会場にはMDの生みの親であるソニー取締役会議長の大賀典雄氏が登場、MD開発の経緯を語った。

大賀氏
MDの生みの親であるソニー取締役会議長の大賀典雄氏。手にしているのは2日付けでリリースされたMDウォークマン『MZ-E10』

大賀氏は、「当時、録音できるオーディオ媒体の新しいスタンダードを作ろうと思いMDが生まれた。他の会社なら大勢で決めなければならないのだろうが、MDの場合は誰にも相談せず私ひとりで決め、社内の技術者2人にだけ『こういうものを商品化したい。協力してくれ』と話した」

「また私は、MDをレコード産業における次世代スタンダードにもしたいと考えていた。そうなると、あんまりサイズが小さいと店頭で盗難にあうので、当初私は今のMDより大きいものを技術者に提示した。しかし1週間後、技術者が『ワイシャツのポケットに入るセットにするために、どうしてもこの大きさにしたい』と、今のMDのサイズのものを持ってきて私を説得しにかかった。どうしようかと思ったが説得に応じた」

「また、私は圧縮度を4分の1にしようと思っていたが、技術者が5分の1にしたいという。結局5分の1にして思い切って作ったのが今のMDサイズだ。小さくしたので、レコード産業からは結局嫌われたが(笑)」

「おかげさまで国内はもちろん欧州でもMDは普及したが、米国だけはあまりに小さくて商品になりにくく伸び悩んだ。しかしここ数年で売上が急激に伸びている。特にNet MD対応機器が伸びている」

「通常、新しいスタンダードを作る場合は、会議会議の繰り返しだ。CDの際は、私はオランダと日本を何回行き来したことか。日数もずいぶんかかった。世界の大会社とスタンダードを議論するのは大変だ。MDの場合はわれわれ3人だけで作ったから、すぐに意見がまとまって非常に早く商品化できた」

= 記録情報 =
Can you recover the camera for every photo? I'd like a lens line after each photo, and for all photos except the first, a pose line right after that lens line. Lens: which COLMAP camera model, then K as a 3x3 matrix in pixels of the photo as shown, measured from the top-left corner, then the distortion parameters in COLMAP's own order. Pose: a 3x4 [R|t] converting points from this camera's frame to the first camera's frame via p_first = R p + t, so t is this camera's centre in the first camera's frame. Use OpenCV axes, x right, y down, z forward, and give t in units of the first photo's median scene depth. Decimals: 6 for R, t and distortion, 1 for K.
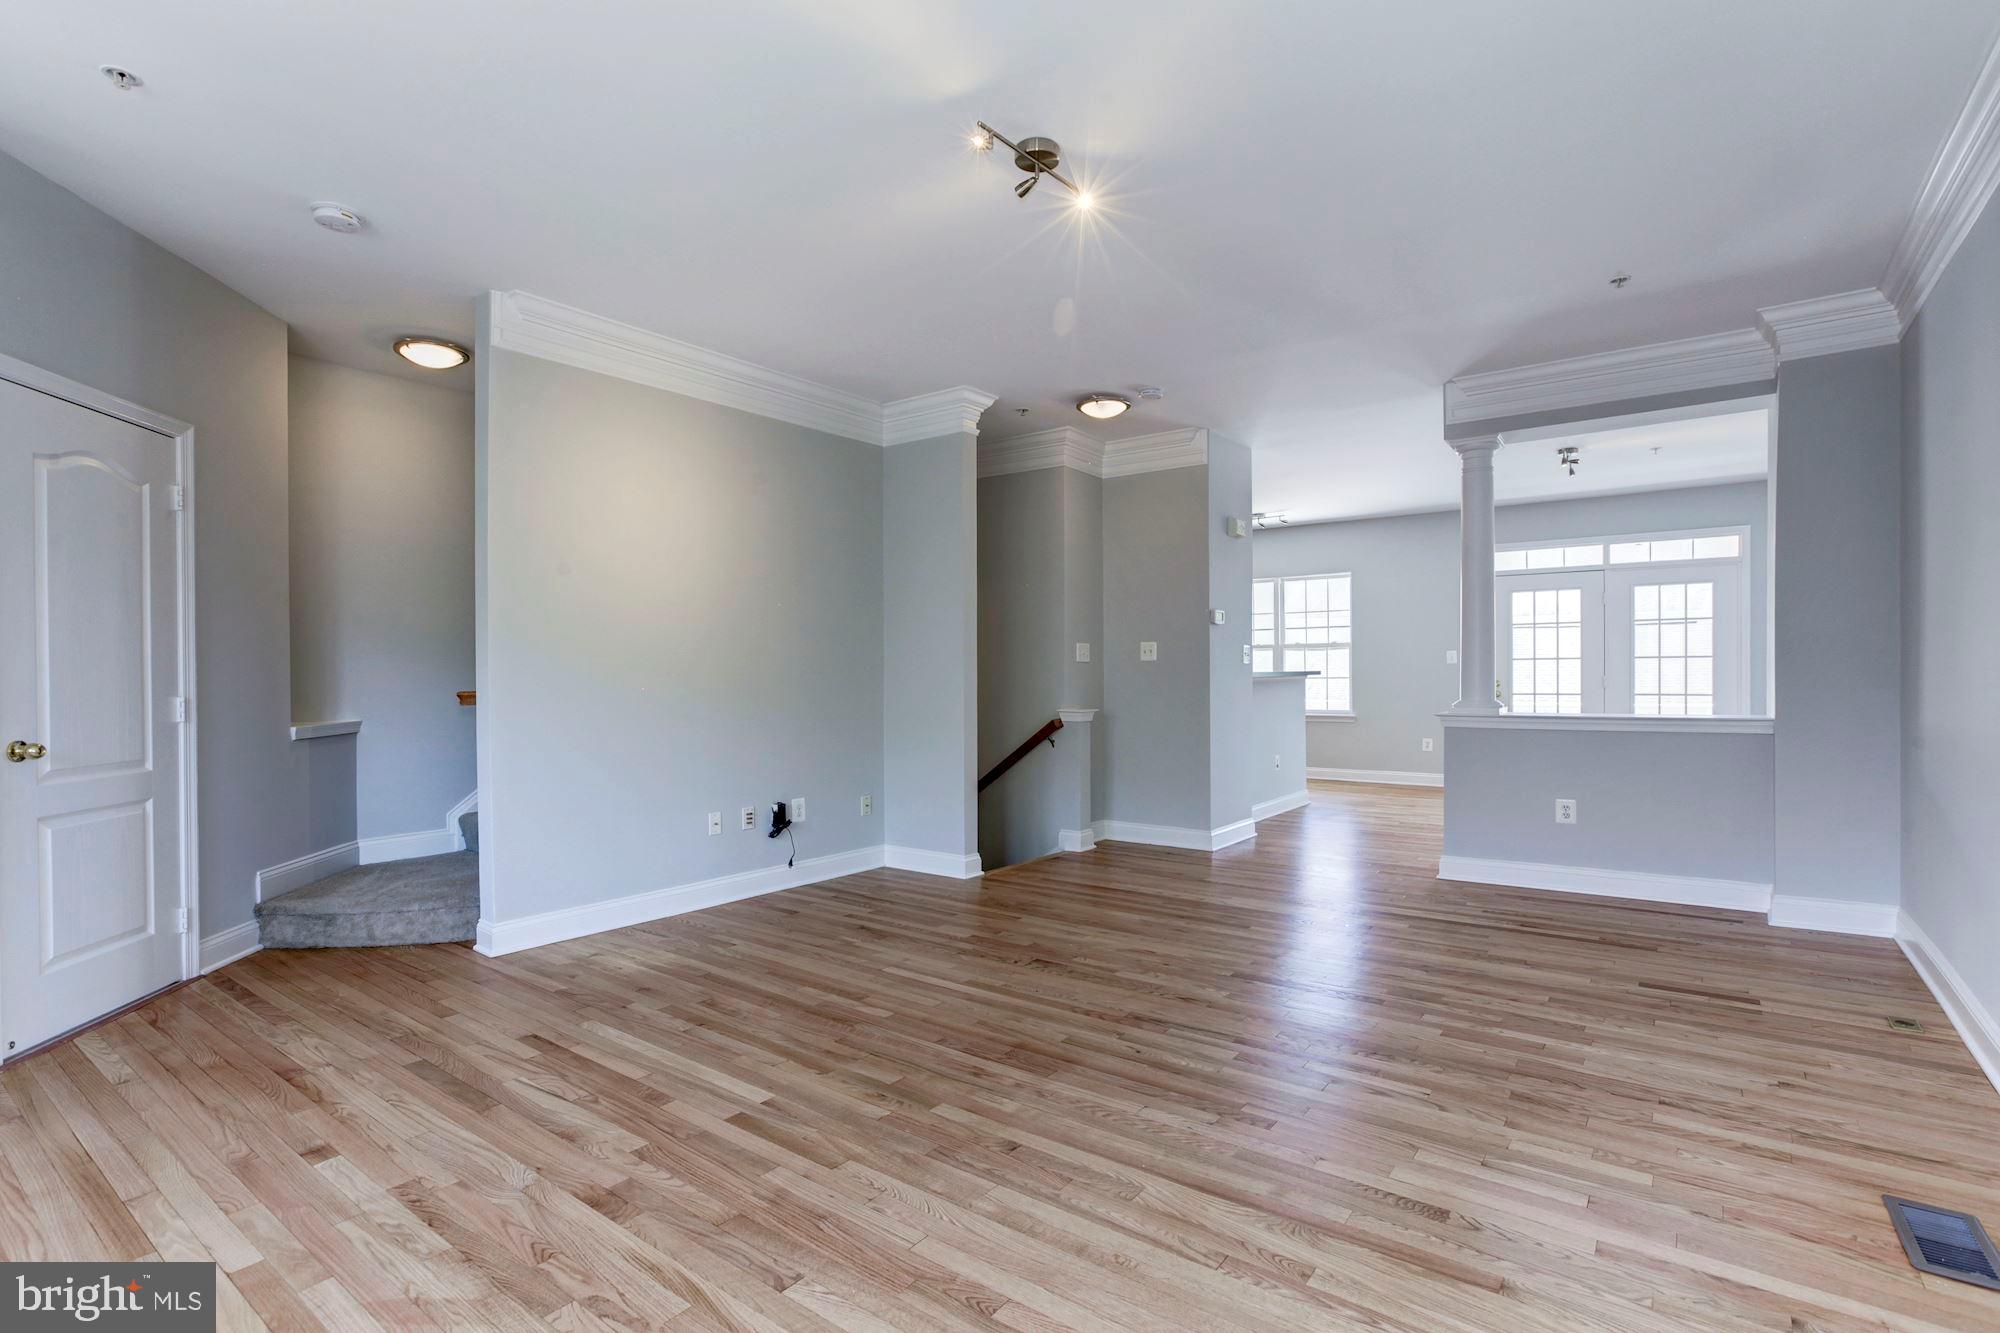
lens RADIAL K [[937.5, 0, 1026.2], [0, 937.5, 708.1], [0, 0, 1]] dist [-0.020033, 0.011678]
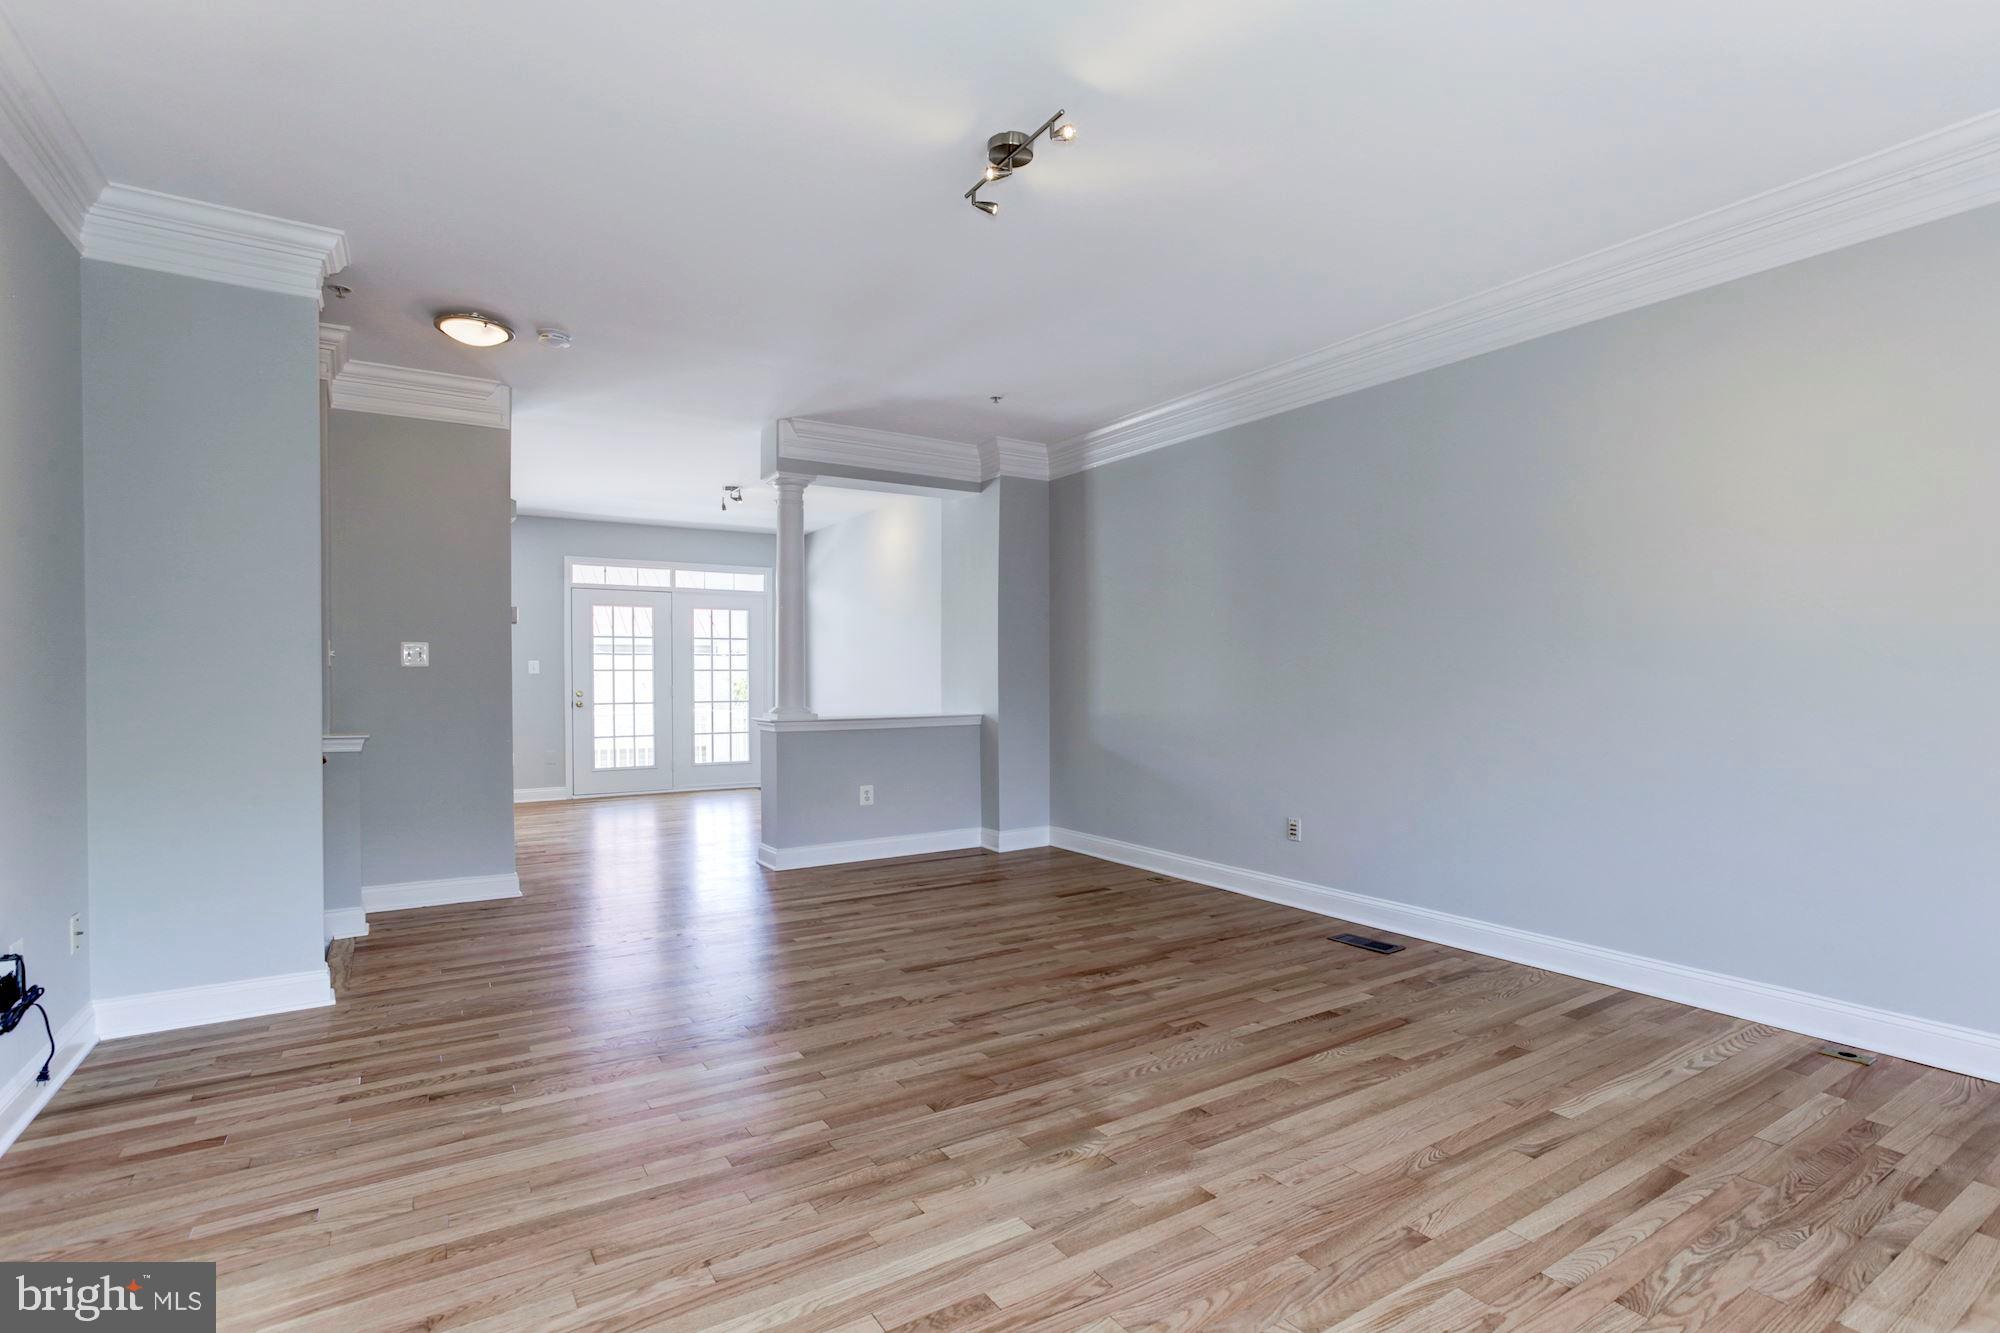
lens RADIAL K [[937.5, 0, 1036.6], [0, 937.5, 687.7], [0, 0, 1]] dist [-0.020033, 0.011678]
pose [[0.338214, 0.008615, 0.941030, -0.568510], [0.025278, 0.999514, -0.018235, -0.002974], [-0.940730, 0.029955, 0.337831, 0.411247]]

= 指示内容 =
MD開発の経緯を語る文章のうち、「大賀氏は、「当時、録音できる」から「急激に伸びている。特にNet MD対応機器が伸びている」」までを、両端の語句も含めてそのまま書き写してください。

= 回答欄 =
大賀氏は、「当時、録音できるオーディオ媒体の新しいスタンダードを作ろうと思いMDが生まれた。他の会社なら大勢で決めなければならないのだろうが、MDの場合は誰にも相談せず私ひとりで決め、社内の技術者2人にだけ『こういうものを商品化したい。協力してくれ』と話した」

「また私は、MDをレコード産業における次世代スタンダードにもしたいと考えていた。そうなると、あんまりサイズが小さいと店頭で盗難にあうので、当初私は今のMDより大きいものを技術者に提示した。しかし1週間後、技術者が『ワイシャツのポケットに入るセットにするために、どうしてもこの大きさにしたい』と、今のMDのサイズのものを持ってきて私を説得しにかかった。どうしようかと思ったが説得に応じた」

「また、私は圧縮度を4分の1にしようと思っていたが、技術者が5分の1にしたいという。結局5分の1にして思い切って作ったのが今のMDサイズだ。小さくしたので、レコード産業からは結局嫌われたが(笑)」

「おかげさまで国内はもちろん欧州でもMDは普及したが、米国だけはあまりに小さくて商品になりにくく伸び悩んだ。しかしここ数年で売上が急激に伸びている。特にNet MD対応機器が伸びている」